More work on the statue and its environs was conducted in 2003 and early 2010. In 2003, a set of escalators, walkways and elevators was installed to facilitate access to the platform surrounding the statue. The four-month restoration in 2010, carried out by mining company Vale in partnership with the Archdiocese,[citation needed] focused on the statue itself. The statue's internal structure was renovated and its soapstone mosaic covering was restored by removing a crust of fungi and other microorganisms and repairing small cracks. The lightning rods located in the statue’s head and arms were also repaired. New lighting fixtures would be installed at the root of the statue to produce an all new dynamic lighting effect on the statue.

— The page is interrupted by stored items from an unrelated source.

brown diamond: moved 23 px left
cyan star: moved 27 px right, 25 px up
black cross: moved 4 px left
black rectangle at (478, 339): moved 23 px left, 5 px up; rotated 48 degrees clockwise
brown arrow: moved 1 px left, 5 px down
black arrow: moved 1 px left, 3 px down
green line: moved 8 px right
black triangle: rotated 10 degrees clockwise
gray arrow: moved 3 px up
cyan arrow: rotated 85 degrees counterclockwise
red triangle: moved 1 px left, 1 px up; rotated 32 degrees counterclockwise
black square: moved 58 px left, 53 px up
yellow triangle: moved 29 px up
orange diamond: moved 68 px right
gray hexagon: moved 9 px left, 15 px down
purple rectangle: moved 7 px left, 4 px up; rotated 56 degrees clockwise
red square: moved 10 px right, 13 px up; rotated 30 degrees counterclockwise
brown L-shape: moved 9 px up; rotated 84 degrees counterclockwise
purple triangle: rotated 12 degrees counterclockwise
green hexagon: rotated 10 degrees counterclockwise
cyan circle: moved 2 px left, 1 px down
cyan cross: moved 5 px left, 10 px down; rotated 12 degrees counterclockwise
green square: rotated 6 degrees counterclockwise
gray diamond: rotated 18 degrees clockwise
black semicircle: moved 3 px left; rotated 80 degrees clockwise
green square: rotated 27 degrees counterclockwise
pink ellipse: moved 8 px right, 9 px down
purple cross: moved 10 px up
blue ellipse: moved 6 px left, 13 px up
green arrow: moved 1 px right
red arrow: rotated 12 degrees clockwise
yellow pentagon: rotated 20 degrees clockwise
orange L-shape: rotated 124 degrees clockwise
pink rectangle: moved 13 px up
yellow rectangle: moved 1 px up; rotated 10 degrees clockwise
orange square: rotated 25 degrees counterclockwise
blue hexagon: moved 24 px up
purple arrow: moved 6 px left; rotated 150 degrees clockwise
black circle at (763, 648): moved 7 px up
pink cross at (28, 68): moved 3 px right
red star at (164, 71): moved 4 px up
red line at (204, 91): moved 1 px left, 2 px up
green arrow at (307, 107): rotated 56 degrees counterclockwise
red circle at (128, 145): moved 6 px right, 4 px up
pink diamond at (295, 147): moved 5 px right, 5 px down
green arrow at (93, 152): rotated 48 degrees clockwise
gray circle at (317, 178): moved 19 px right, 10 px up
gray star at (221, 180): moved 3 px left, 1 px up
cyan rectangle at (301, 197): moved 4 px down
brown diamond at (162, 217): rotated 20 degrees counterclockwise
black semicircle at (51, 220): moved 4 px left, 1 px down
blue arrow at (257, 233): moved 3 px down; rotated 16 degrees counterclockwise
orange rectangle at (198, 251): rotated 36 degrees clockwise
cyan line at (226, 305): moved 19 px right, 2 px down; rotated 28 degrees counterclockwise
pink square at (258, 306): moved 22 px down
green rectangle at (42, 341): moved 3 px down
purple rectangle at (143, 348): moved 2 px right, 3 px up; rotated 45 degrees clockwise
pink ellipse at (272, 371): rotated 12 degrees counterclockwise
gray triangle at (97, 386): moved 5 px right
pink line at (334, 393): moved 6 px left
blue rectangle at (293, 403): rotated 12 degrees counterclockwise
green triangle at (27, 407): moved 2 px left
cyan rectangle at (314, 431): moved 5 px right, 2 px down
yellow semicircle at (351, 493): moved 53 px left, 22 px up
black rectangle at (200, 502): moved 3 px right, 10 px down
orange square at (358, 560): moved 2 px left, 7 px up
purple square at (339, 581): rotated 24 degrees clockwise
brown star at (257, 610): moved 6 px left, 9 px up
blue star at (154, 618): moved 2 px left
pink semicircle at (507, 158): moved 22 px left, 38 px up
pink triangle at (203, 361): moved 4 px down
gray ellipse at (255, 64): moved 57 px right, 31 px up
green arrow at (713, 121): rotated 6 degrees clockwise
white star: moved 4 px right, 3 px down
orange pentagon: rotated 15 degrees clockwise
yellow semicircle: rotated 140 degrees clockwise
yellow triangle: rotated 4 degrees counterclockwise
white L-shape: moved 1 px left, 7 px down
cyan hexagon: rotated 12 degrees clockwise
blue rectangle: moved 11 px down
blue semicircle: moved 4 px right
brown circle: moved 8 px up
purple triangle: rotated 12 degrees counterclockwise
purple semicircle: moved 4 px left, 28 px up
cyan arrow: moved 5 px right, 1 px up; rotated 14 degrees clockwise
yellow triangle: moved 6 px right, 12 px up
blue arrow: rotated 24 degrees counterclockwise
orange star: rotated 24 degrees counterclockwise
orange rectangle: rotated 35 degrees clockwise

The restoration involved one hundred people and used in excess of 60,000 pieces of stone, taken from the same quarry as the original statue. During the unveiling of the restored statue, it was illuminated with green and yellow lighting in support of the Brazil national football team playing in the 2010 FIFA World Cup.
Maintenance work needs to be conducted periodically due to the strong winds and rain to which the statue is exposed.

How to get there

By train – The most popular access to Christ is located at Rua Cosme Velho, number 513, and can go up by train every day between 8:30am and 6:30pm. The trip takes 20 minutes and costs R$ 30.00 for adults (round trip) and R$ 15.00 for children (6 to 12 years old). Children under 6 years old don’t pay to get in and seniors over 60 years old pay half ( Wednesday and Thursday). The train travels into the Corcovado railway, inaugurated by Emperor Dom Pedro II in 1884. On the way up it’s possible to appreciate the Tijuca Forest, the largest urban forest in the world.
Subway to the Cosme Velho station – Exit on Largo do Machado subway station and catch the bus 584A, which leaves in front of the Cosme Velho Station.
Bus to Cosme Velho Station – Take the 422 or 498 bus lines at Praça XV square in city center and get out in front of Igreja Sao Judas (St. Jude Church).
By car – Take Cosme Velho street then Ladeira dos Guararapes street. Then eturn right on Conselheiro Lampréia street. From there, already in the Paineiras Road, follow the signs. You pay R$ 5.00 more per person, plus R$ 5.00 for the car. But beware: At weekends and holidays it is congested. There is another option, park your vehicle in Paineiras and walk for about 8000ft uphill.
When you are up there – There are 3 panoramic elevators. Access is through an area that serves both visitors arriving by car and arriving at the train platform. There are also 4 escalators.